Thursday, November 03, 2005

Torture: What Is It Good For?

Absolutely nothing! There is an amendment floating around in the Senate called the McCain amendment. This amendment would ban the military and the CIA from torturing prisoners, and was tacked onto a military spending bill and passed by the Senate 90-9. The House passed the same bill without the amendment. Now the bill is in conference and the White House is actively working to keep the amendment off the bill and President Bush is threatening to veto (which would be his first veto of his tenure).

I agree with John McCain (a Vietnam war veteran who was tortured for 5 1/2 years by the Vietnamese), America should not practice torture. Torture is not consistent with American values and more importantly, it is not consistent with human rights.
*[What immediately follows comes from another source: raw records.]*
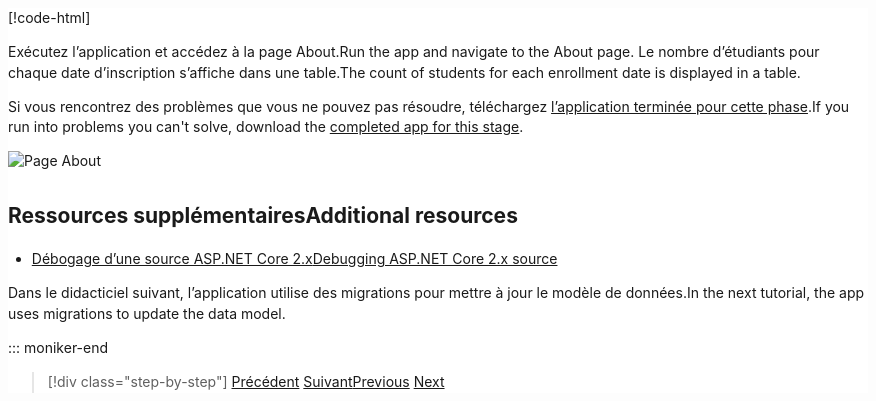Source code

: [!code-html[](intro/samples/cu21/Pages/About.cshtml)]

<span data-ttu-id="6af32-277">Exécutez l’application et accédez à la page About.</span><span class="sxs-lookup"><span data-stu-id="6af32-277">Run the app and navigate to the About page.</span></span> <span data-ttu-id="6af32-278">Le nombre d’étudiants pour chaque date d’inscription s’affiche dans une table.</span><span class="sxs-lookup"><span data-stu-id="6af32-278">The count of students for each enrollment date is displayed in a table.</span></span>

<span data-ttu-id="6af32-279">Si vous rencontrez des problèmes que vous ne pouvez pas résoudre, téléchargez [l’application terminée pour cette phase](https://github.com/aspnet/Docs/tree/master/aspnetcore/data/ef-rp/intro/samples/StageSnapShots/cu-part3-sorting).</span><span class="sxs-lookup"><span data-stu-id="6af32-279">If you run into problems you can't solve, download the [completed app for this stage](https://github.com/aspnet/Docs/tree/master/aspnetcore/data/ef-rp/intro/samples/StageSnapShots/cu-part3-sorting).</span></span>

![Page About](sort-filter-page/_static/about.png)

## <a name="additional-resources"></a><span data-ttu-id="6af32-281">Ressources supplémentaires</span><span class="sxs-lookup"><span data-stu-id="6af32-281">Additional resources</span></span>

* [<span data-ttu-id="6af32-282">Débogage d’une source ASP.NET Core 2.x</span><span class="sxs-lookup"><span data-stu-id="6af32-282">Debugging ASP.NET Core 2.x source</span></span>](https://github.com/aspnet/Docs/issues/4155)

<span data-ttu-id="6af32-283">Dans le didacticiel suivant, l’application utilise des migrations pour mettre à jour le modèle de données.</span><span class="sxs-lookup"><span data-stu-id="6af32-283">In the next tutorial, the app uses migrations to update the data model.</span></span>

::: moniker-end

> [!div class="step-by-step"]
> <span data-ttu-id="6af32-284">[Précédent](xref:data/ef-rp/crud)
> [Suivant](xref:data/ef-rp/migrations)</span><span class="sxs-lookup"><span data-stu-id="6af32-284">[Previous](xref:data/ef-rp/crud)
[Next](xref:data/ef-rp/migrations)</span></span>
All humans have diginity and should not be subjected to torture.

I understand that the Bush administration believes that torturing prisoners is important to national security. However, I believe that America has a standard to uphold: to treat all humans with dignity. Torture is the stuff of Cuba, and the former Soviet Union, and Slobodan Milosevic, and Pol Pot, and Saddam Hussein. Not America.

Christians, indeed all Americans, should oppose torture and support the McCain amendment.

1 comment:

Teresa said...

It's interesting, too - torture is nearly completely ineffective for what we want which is accurate information. If you torture someone (or, I suppose for that matter, offer too much of a reward), the person will say anything to make it stop, greatly increasing the odds eitehr that you will get a lie or you will get exactly what you tell them you want to hear - neither of which is good. We have just started 5th Amendment jurisprudence in criminal procedure, and we opened with a discussion yesterday about torture. Odd that you would bring it up :).